▶ **Exercises**
(1) Decide whether each statement below agrees with the commentary on the president invoking Dr. King: (a) Bush marked the 76th anniversary of King's birth; (b) the writer holds that not knowing the sting of racism is a sin; (c) the event honored Colin and Alma Powell's service to the country. Give yes or no for each, with the deciding words from the commentary quoted exactly.
(2) Reproduce the portion of the commentary on the president invoking Dr. King that starts at "Most definitely not" and ends at "met for all.".

▶ **Excerpted passage**
..............................
Most definitely not worthy of even being pictured with the civil rights leader.
Our president is also not worthy of invoking the name of Rev. Martin Luther King Jr. Even so, he did, in another made for public consumption event heralding Colin and Alma Powell's service to the country.
Bush marked the 76th anniversary of King's birth, actually Jan. 15, by remembering how the slain civil rights leader changed the country through his love of its founding ideals and his disappointment that the promise of freedom was not met for all.
"We need our children to know how great the struggle for racial justice in our society has been and how much work remains to be done," Bush said. "And we need the children of American to know that a single life of conscience and purpose can touch and lift up many lives."
Others have written more eloquently than I (see, Bob Herbert in today's Times and below by Attaturk) about so many of the great words spoken by Dr. King more than a generation ago. I don't want to let the day go by without adding my own voice. On this day designated to celebrate Dr. King's immense achievments we have our president invoking Dr. King's name and the pursuit of justice. His words about the struggle for racial justice seem so hollow, the invitation to more work in the struggle, so empty.
It isn't enough to invoke his name. It isn't enough to pay lip service to a struggle not only that you don't know, but refuse to understand. It's no sin to not know the sting of racism, it is only a sin to be willfully blind to it. It isn't a sin to not know the feelings associated with the symptoms of racism: hunger, the lack of employment opportunity, the lack of social opportunity, to name a few. But it is a sin to allow those conditions to continue, to act as if your actions don't make those conditions more likely.
When invoking the name of Dr. King the president should ask himself whether Dr. King would approve of his policies. We know Ronald Reagan would approve but how about Dr. King? Would Dr. King approve of Bush's policies regarding economic and employment justice? How about social justice? The rights of the poor and disenfranchised? We all know the answers and therefore have the duty to speak out about those injustices. We have the duty not to stand by while Bush invokes the name of one of the great leaders in American history acting like he has the right because he appointed a few conservative African-Americans to his cabinet. It isn't enough and he has not earned the right to speak of the cause of civil and racial justice and equality. This is so especially when his policies are so inconsistent with the noble goals advanced by Dr. King, as well as the means used by Dr. King to achieve those goals what seems like so long ago.
..............................
▶ **Collected data**
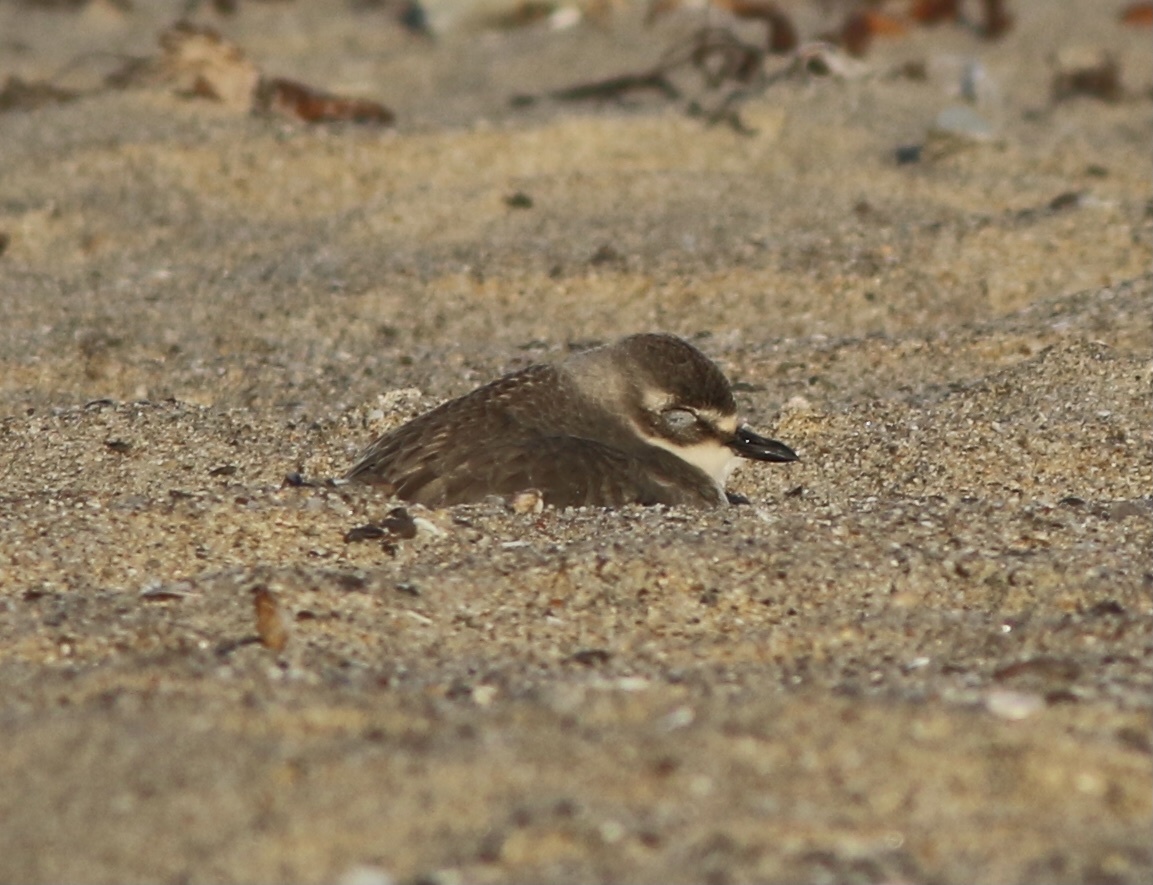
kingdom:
..............................
▶ **Responses in order**
(1)
(a) Yes: "Bush marked the 76th anniversary of King's birth"
(b) No: "It's no sin to not know the sting of racism"
(c) Yes: "heralding Colin and Alma Powell's service to the country"

(2)
Most definitely not worthy of even being pictured with the civil rights leader.
Our president is also not worthy of invoking the name of Rev. Martin Luther King Jr. Even so, he did, in another made for public consumption event heralding Colin and Alma Powell's service to the country.
Bush marked the 76th anniversary of King's birth, actually Jan. 15, by remembering how the slain civil rights leader changed the country through his love of its founding ideals and his disappointment that the promise of freedom was not met for all.